The lack of immune tolerance to self-antigens and an impaired immune system are defining characteristics of autoimmune diseases. CircRNAs working as non-invasive biomarkers in diseases such as rheumatoid arthritis (RA), systemic lupus erythematosus (SLE), and multiple sclerosis (MS) have been demonstrated in recent studies [147]. It was demonstrated that patients with RA have upregulated expression of ciRS-7. Additionally, miR-7 roles were stopped by ciRS-7, causing reduced effects of miR_7 suppressing mammalian target of rapamycin (mTOR) [148]. Studies found levels of hsa_circ_0092285 and hsa_circ_0058794 increased while hsa_circ_0088088 and hsa_circ_0088088 levels diminished in peripheral blood mononuclear cells (PBMCs) of RA patients [149]. In MS patients who relapsed and remitted, it was found that MS pathogenesis was associated with aberrant RNA metabolism because PBMCs displayed dysregulated circRNA and alternative splicing isoforms [150]. The lncRNA known for controlling alternative splicing, more formally known as metastasis-associated lung adenocarcinoma transcript 1 (MALAT1), was upregulated in patients with MS [151,152]. Furthermore, thousands of alternative splicing events were found to be regulated. MALT1-knockdown Jurkat T cells also consisted of many differentially expressed circRNAs. Results from various studies suggested that MALAT1 dysregulation could result in the development of MS because it affects backsplicing (BSJ) and splicing events [153].
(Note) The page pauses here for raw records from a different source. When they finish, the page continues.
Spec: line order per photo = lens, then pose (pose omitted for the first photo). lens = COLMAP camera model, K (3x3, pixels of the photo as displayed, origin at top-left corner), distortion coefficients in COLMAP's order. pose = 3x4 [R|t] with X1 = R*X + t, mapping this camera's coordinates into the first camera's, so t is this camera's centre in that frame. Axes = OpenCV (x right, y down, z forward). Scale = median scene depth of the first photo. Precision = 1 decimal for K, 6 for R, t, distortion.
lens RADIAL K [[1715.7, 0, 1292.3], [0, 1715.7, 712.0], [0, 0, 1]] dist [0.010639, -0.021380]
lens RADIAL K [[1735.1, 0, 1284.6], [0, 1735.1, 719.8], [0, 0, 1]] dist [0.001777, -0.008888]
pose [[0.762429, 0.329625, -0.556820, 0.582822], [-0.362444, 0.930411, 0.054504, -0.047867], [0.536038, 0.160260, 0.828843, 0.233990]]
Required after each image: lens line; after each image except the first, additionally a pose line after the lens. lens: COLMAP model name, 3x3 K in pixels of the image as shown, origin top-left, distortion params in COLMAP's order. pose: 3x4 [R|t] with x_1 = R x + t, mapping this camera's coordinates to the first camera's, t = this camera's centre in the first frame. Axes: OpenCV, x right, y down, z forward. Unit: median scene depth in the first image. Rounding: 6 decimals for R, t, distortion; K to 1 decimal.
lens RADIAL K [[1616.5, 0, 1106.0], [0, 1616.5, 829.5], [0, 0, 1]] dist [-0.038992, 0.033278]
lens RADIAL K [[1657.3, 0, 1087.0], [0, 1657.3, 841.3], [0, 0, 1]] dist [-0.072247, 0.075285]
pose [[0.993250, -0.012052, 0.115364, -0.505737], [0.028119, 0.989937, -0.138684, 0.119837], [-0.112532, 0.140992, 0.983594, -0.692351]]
Approximately, 127 differentially expressed circRNAs were identified in patients with SLE [154]. It has been found that the three following circRNAs were expressed in SLE patients’ plasma: hsa_circ_100226, hsa_circ_102584, and hsa_circ_400011 [154]. Among the several miRNA response elements that were found in hsa_circ_100226, it was found that in chondrocytes, the suppression of p65 expression by miR-138 improved NF-κB activation. Osteoarthritis (OA) progression was found to be influenced by miR-138-5p, controlling inflammation and extracellular matrix catabolism [155]. Moreover, it was also found that CD4⁺ T cells in patients with SLE consisted of several downregulated and upregulated cricRNAs. DNA methyltransferase 1 expression improved, while CD70 and CD11 expression on CD4⁺ T cells in active and inactive SLE patients was reduced due to the downregulation of circRNA. Autoantibody production in SLE was stimulated because of CD70 and CD11a overexpression. [156]. In PBMCs, circlBTK is downregulated, while miR-29b is upregulated in SLE patients. CirclBTK binding together with miR-29b may prevent DNA demethylation and protein kinase from activating in SLE [157]. Much research has revealed that functions of immune cells can be controlled by protein kinase signaling pathway. Dysregulation of the pathway prompts SLE to advance quickly [158]. With a myriad of supporting evidence, it is thought that circRNAs have the capability to act as a non-invasive biomarker of SLE [159].